A steelworker by trade, Windsor actually began his rugby union career as a back, playing at fullback and fly-half, but became famous as a hooker. He played for Brynglas and Cross Keys, Cardiff RFC before joining Pontypool where with Graham Price and Charlie Faulkner he became part of the legendary Pontypool Front Row, also known as the Viet Gwent (a play on Viet Cong) and immortalised in song by Max Boyce.Bobby made 325 appearances for the club, mainly at hooker, scored 87 tries and played for Pontypool against the 1981 Australians.
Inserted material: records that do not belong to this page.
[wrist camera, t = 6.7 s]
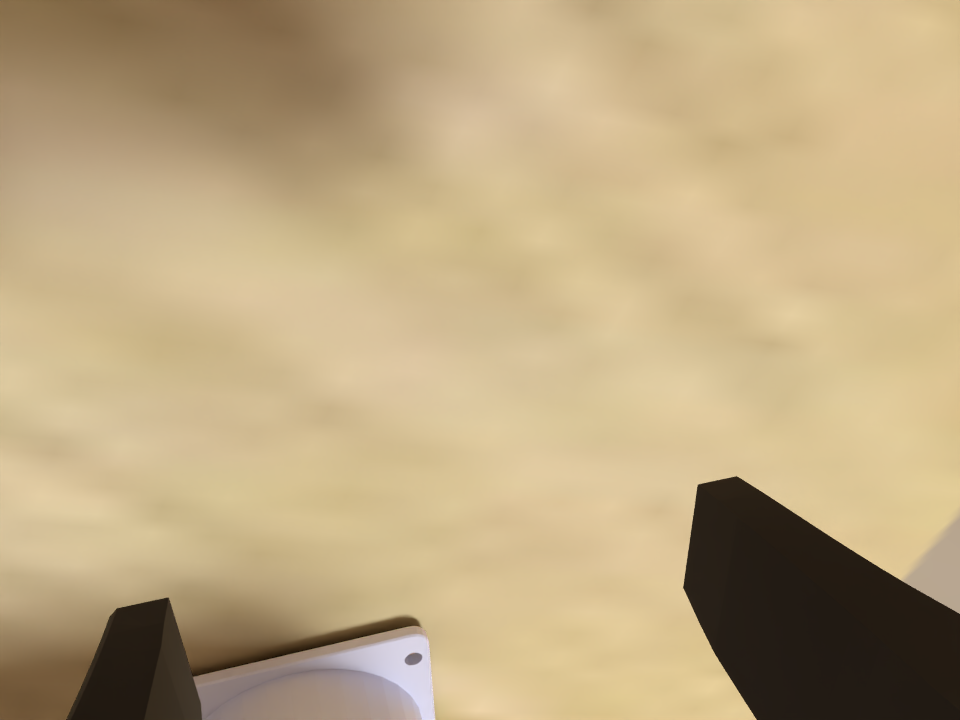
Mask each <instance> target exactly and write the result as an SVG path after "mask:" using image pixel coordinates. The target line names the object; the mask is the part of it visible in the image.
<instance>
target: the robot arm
mask: <svg viewBox="0 0 960 720" xmlns="http://www.w3.org/2000/svg"><path fill="white" fill-rule="evenodd" d="M683 588H684V590H685V592H686V595H687V597H688V599H689V601H690V603H691V605H692V608H693V610H694V612H695V614H696V616H697V618H698V621H699V623H700V625H701V627H702V629H703V631H704V633H705V635H706V637H707V639H708V641H709V643H710V645H711V647H712V649H713V651H714V653H715V655H716V656H717V658H718V659H719V661H720V663H721V664H722V666H723V667H724V669H725V671H726V672H727V674H728V675H729V677H730V679H731V680H732V682H733V683H734V685H735V686H736V688H737V690H738V691H739V693H740V694H741V696H742V697H743V699H744V701H745V702H746V704H747V705H748V707H749V708H750V710H751V711H752V713H753V715H754V716H755V718H756V719H757V720H960V614H959V613H957V612H955V611H954V610H952V609H950V608H948V607H947V606H945V605H943V604H941V603H939V602H938V601H936V600H934V599H932V598H931V597H929V596H927V595H925V594H923V593H921V592H920V591H918V590H916V589H915V588H913V587H911V586H909V585H908V584H906V583H904V582H903V581H901V580H899V579H898V578H896V577H894V576H893V575H891V574H889V573H888V572H886V571H884V570H883V569H881V568H879V567H878V566H876V565H874V564H873V563H871V562H870V561H868V560H866V559H865V558H863V557H862V556H860V555H858V554H857V553H855V552H854V551H852V550H850V549H849V548H847V547H846V546H844V545H843V544H841V543H839V542H838V541H836V540H835V539H833V538H832V537H830V536H828V535H827V534H825V533H824V532H822V531H821V530H819V529H818V528H816V527H815V526H813V525H812V524H810V523H809V522H807V521H805V520H804V519H802V518H801V517H799V516H798V515H796V514H795V513H793V512H792V511H790V510H789V509H787V508H786V507H784V506H783V505H781V504H779V503H778V502H776V501H775V500H773V499H772V498H770V497H769V496H767V495H766V494H764V493H763V492H761V491H759V490H758V489H756V488H755V487H753V486H752V485H750V484H748V483H747V482H745V481H743V480H742V479H740V478H739V477H737V476H736V477H731V478H727V479H722V480H717V481H713V482H708V483H703V484H699V485H698V487H697V494H696V501H695V508H694V516H693V523H692V530H691V537H690V544H689V551H688V558H687V565H686V572H685V579H684V586H683ZM411 653H414V654H411ZM409 654H411V655H409ZM66 720H435V711H434V699H433V687H432V675H431V663H430V650H429V641H428V638H427V634H426V632H425V630H424V629H423V628H421V627H418V626H408V627H404V628H400V629H396V630H391V631H387V632H383V633H378V634H374V635H370V636H366V637H361V638H357V639H353V640H348V641H344V642H340V643H336V644H331V645H327V646H323V647H318V648H314V649H310V650H306V651H301V652H297V653H293V654H289V655H284V656H280V657H276V658H271V659H267V660H263V661H259V662H254V663H250V664H246V665H241V666H237V667H233V668H229V669H224V670H220V671H216V672H211V673H207V674H203V675H199V676H194V677H193V676H192V672H191V669H190V666H189V662H188V659H187V656H186V653H185V649H184V646H183V643H182V640H181V636H180V633H179V630H178V626H177V623H176V620H175V617H174V613H173V610H172V607H171V604H170V600H169V598H164V599H159V600H154V601H150V602H145V603H140V604H136V605H131V606H126V607H122V608H117V609H116V610H115V611H114V613H113V614H112V615H111V616H110V617H109V620H108V623H107V625H106V628H105V631H104V633H103V636H102V639H101V641H100V644H99V646H98V649H97V651H96V654H95V656H94V658H93V661H92V663H91V666H90V668H89V670H88V673H87V675H86V677H85V680H84V682H83V684H82V686H81V689H80V691H79V693H78V695H77V697H76V700H75V702H74V704H73V706H72V709H71V711H70V713H69V715H68V717H67V719H66Z"/></svg>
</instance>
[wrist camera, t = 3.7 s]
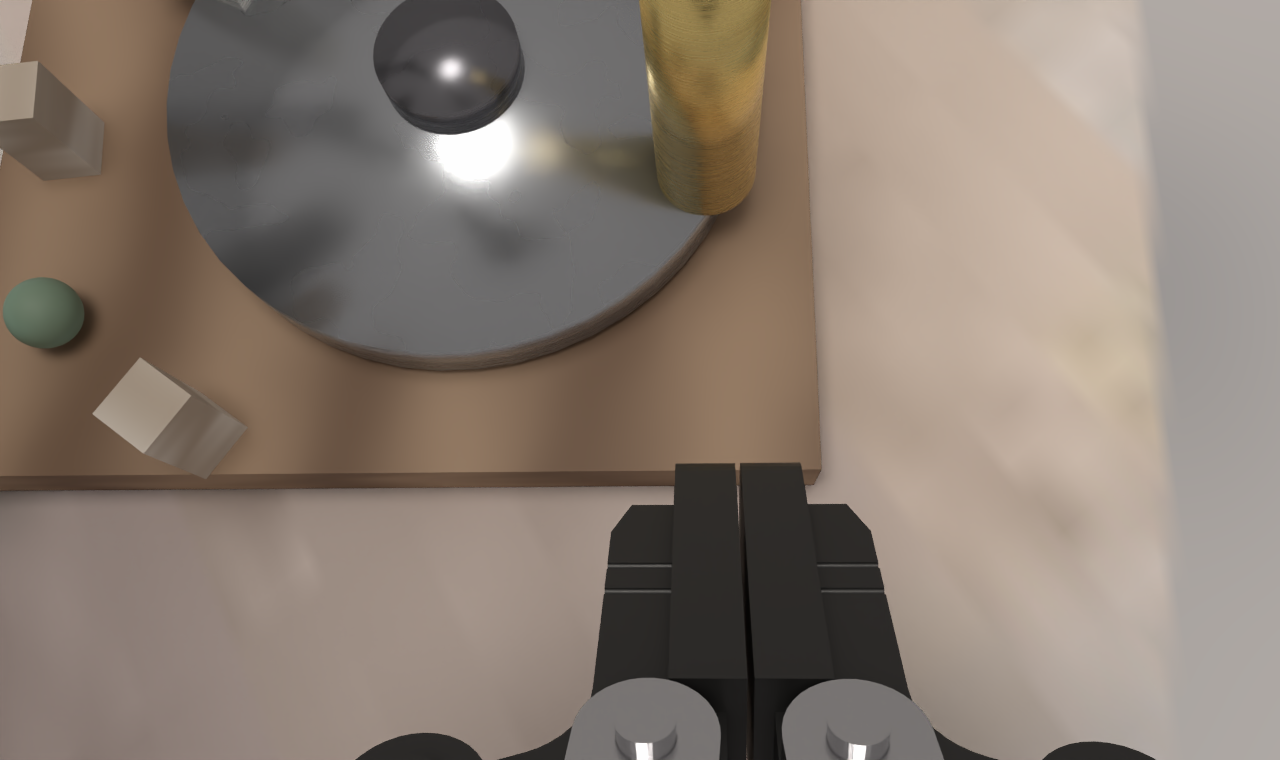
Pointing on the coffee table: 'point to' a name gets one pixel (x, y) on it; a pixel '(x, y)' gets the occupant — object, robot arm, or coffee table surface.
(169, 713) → the coffee table surface
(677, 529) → the robot arm
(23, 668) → the coffee table surface
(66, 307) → the turntable
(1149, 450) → the coffee table surface
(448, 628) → the coffee table surface
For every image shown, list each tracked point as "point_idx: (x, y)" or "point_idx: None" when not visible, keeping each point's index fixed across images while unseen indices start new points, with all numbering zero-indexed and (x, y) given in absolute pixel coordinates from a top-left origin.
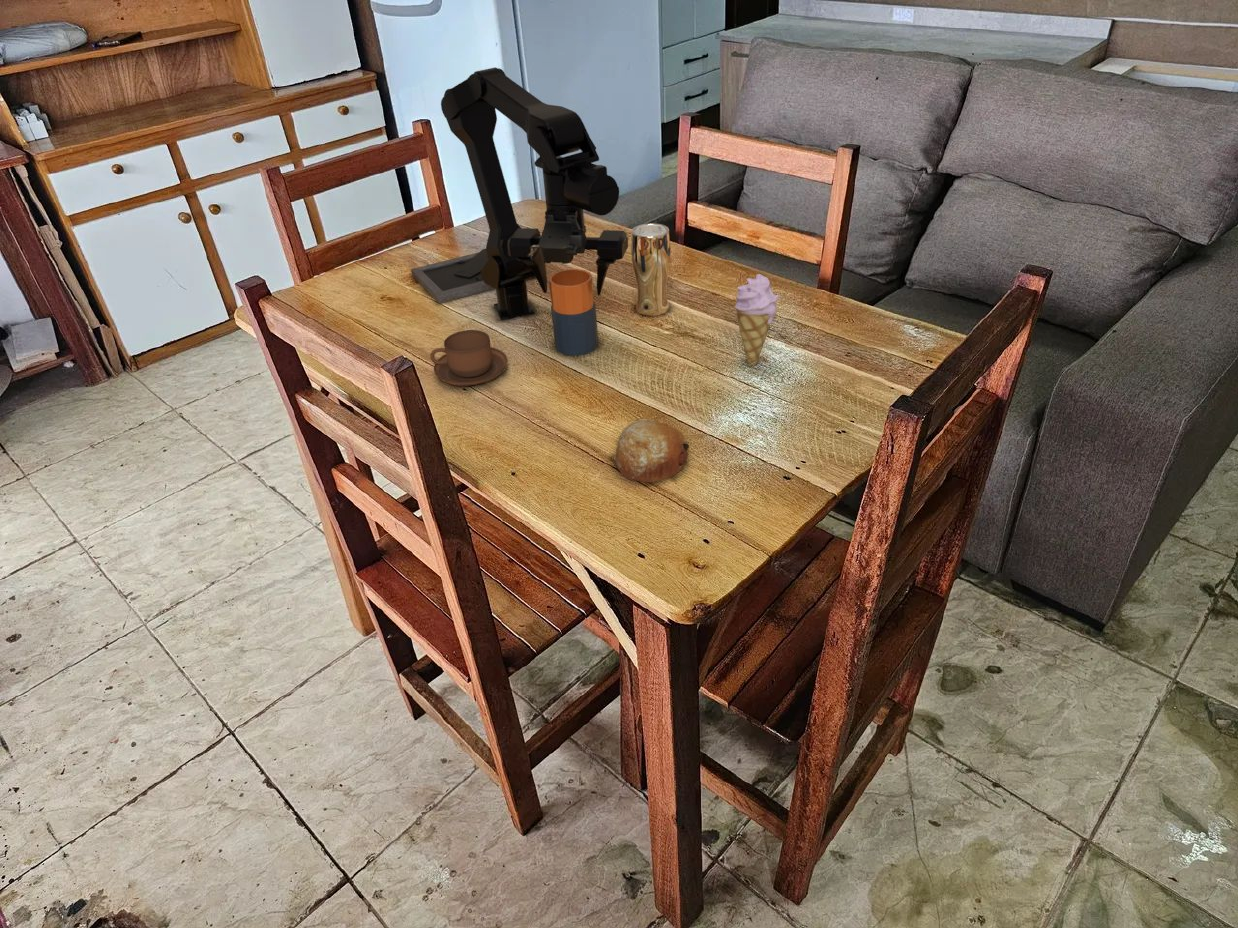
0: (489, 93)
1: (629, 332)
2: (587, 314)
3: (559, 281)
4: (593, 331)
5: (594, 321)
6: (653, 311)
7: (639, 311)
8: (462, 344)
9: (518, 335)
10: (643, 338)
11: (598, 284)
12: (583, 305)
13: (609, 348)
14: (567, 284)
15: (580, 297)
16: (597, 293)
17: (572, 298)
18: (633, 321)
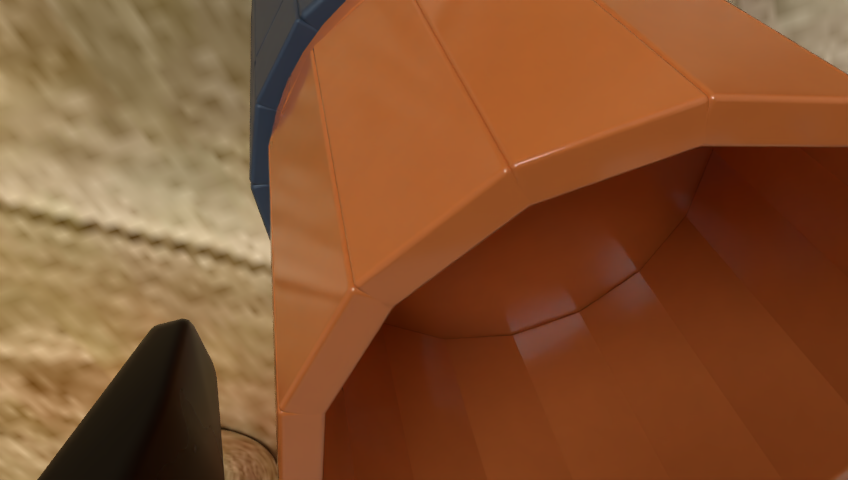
0: None
1: (161, 266)
2: (269, 64)
3: (765, 370)
4: (252, 43)
5: (250, 108)
6: None
7: (227, 439)
8: None
9: (831, 10)
10: (25, 236)
11: (113, 451)
12: (305, 90)
13: (160, 42)
14: (653, 383)
15: (344, 129)
16: (178, 330)
17: (460, 43)
18: (214, 365)
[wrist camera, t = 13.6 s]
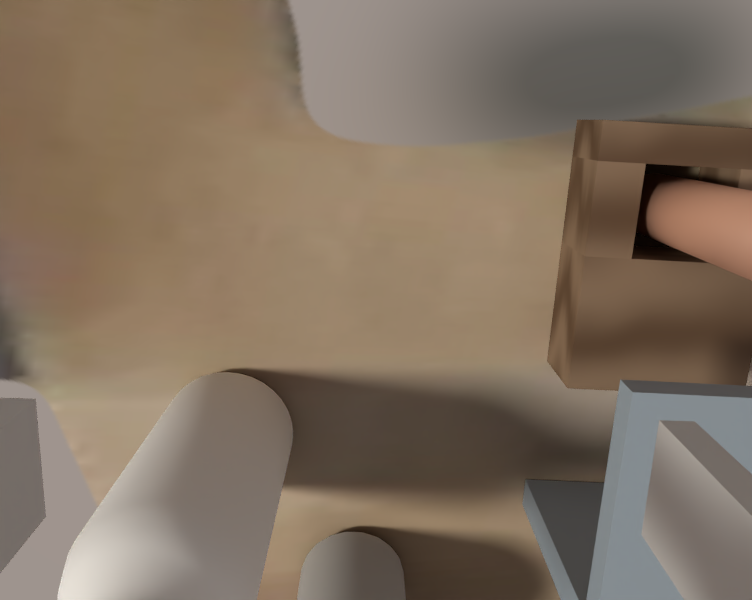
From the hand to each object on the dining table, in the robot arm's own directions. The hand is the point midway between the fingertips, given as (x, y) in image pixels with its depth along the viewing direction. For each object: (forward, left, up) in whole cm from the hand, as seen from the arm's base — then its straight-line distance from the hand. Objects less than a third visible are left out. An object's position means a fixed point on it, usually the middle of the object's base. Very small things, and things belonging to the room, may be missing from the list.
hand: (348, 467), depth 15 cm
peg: (-3, +19, -32) cm, 37 cm away
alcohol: (+14, -8, -32) cm, 36 cm away
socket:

Clubman in 1980-81 and 1981-82, he was club coach in 1987-88 and again 1993-95. He was on the club committee 1990-95 being vice-chairman in 1992-93.

== Wales ==

Windsor made his debut for Wales against Australia in Cardiff in 1973, a match Wales won by 24 points to nil with Windsor scoring a hooker's try, and took over from Jeff Young as first-choice hooker. The Pontypool front row played for Wales as a unit 19 times during the 1970s, and were on the losing side in only four of those matches. He played his last international match against France in February 1979.

== British Lion ==

Windsor was selected for two British Lions tours. He played in all the tests on the tour of South Africa in 1974, and helped the Lions forwards dominate the Springboks. On the later tour of New Zealand in 1977 he played only in the first test and did not recapture his form in South Africa.